Corinne Rambat fait partie des trois femmes élues au Comité directeur du CSAP, avec Sabine Auzet-Pey et Catherine Panzani, lors de la dernière Assemblée générale qui s’est déroulée le 10 octobre dernier. Deuxième volet de présentation avec son interview.


Corinne Rambat, 51 ans, est arrivée en 2007 dans la région des Hautes Alpes avec Philippe son époux, lequel venait d’accepter une mutation en tant que directeur de quatre restaurants franchisés dans la région. Après avoir étudié en double cursus universitaire en sociologie et psychologie, Corinne qui a fait toute sa carrière dans le marketing, la publicité et dans l’évènementiel sportif (Le tour de France, la Coupe du Monde de football…), pour de grandes entreprises françaises.
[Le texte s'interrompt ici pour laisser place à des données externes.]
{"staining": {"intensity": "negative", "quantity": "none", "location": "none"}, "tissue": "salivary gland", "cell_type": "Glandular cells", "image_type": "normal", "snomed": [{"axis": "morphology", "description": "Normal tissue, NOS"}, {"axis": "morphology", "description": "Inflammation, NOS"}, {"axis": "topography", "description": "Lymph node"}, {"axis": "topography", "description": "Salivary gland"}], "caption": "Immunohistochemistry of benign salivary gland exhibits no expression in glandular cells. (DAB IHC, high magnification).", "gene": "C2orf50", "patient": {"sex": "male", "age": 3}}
Elle gère le marketing, le sponsoring et la promotion de l’enseigne aujourd’hui et fait équipe avec son mari ; elle explique comment son parcours professionnel étroitement lié à son engagement associatif (élue au Ski Club les Orres Crévoux Embrun - SCOCE depuis plusieurs années) a servi et sert encore la cause sportive.


Le sport, les clubs sportifs, la montagne représentent un monde dans lequel vous êtes immergée depuis longtemps?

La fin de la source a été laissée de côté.